For more details about the common interfaces provided by the core components,
please refer to [Document](api:core:document).

### Annotations

For the audio modality, {class}`~.core.audio.AudioDocument` can only contain {class}`~medkit.core.audio.Segment`.

### Spans

Similarly to [text spans](api:core-text:span), audio annotations have an audio span pointing to the part of
the audio document that is annotated. Contrary to text annotations, multiple discontinuous spans are not supported.

:::{important}
An audio annotation can only have 1 continuous span, and there is no concept of "modified spans".
:::

For more details about public APIs, please refer to {mod}`medkit.core.audio.span`.

## Audio Buffer

Access to the actual waveform data is handled through {class}`~.audio.AudioBuffer` instances.

The same way text annotations store the text they refer to in their `text` property,
audio annotations store the portion of the audio signal they refer to in an `audio` property
holding an {class}`~.audio.AudioBuffer`.

The contents of an {class}`~.audio.AudioBuffer` might be different from the initial raw signal
if it has been preprocessed.
If the signal is identical to the initial raw signal, then a {class}`~.audio.FileAudioBuffer` can be used
(with appropriate `start` and `end` boundaries).
Otherwise, a {class}`~.audio.MemoryAudioBuffer` has to be used, as there is no corresponding audio file containing the signal.

Creating a new {class}`~.audio.AudioBuffer` containing a portion of a pre-existing buffer is done through the `trim()` method.
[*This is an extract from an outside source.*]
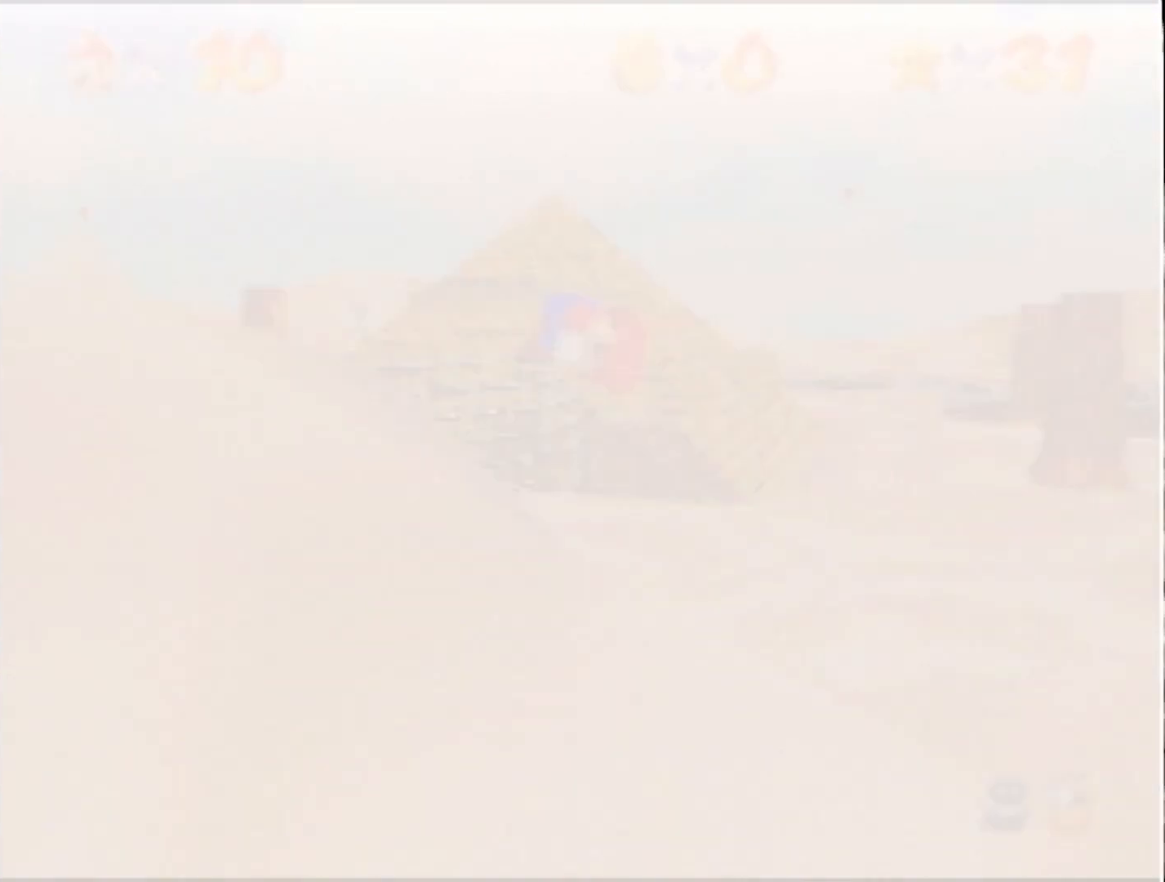
{"buttons": [], "left_stick": "center", "events": [[33, "C_LEFT", "down"], [67, "C_DOWN", "down"], [167, "C_DOWN", "up"], [167, "C_LEFT", "up"]]}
For more details about public APIs, please refer to {mod}`medkit.core.audio.audio_buffer`.

## Operations

Abstract subclasses of {class}`~.core.Operation` have been defined for audio
to ease the  development of audio operations according to `run` operations.

```{eval-rst}
.. autoclasstree:: medkit.core.operation medkit.core.audio.operation
    :strict:
    :namespace: medkit.core
    :align: center
    :caption: Operation hierarchy
```

For more details about public APIs, please refer to {mod}`medkit.core.audio.operation`.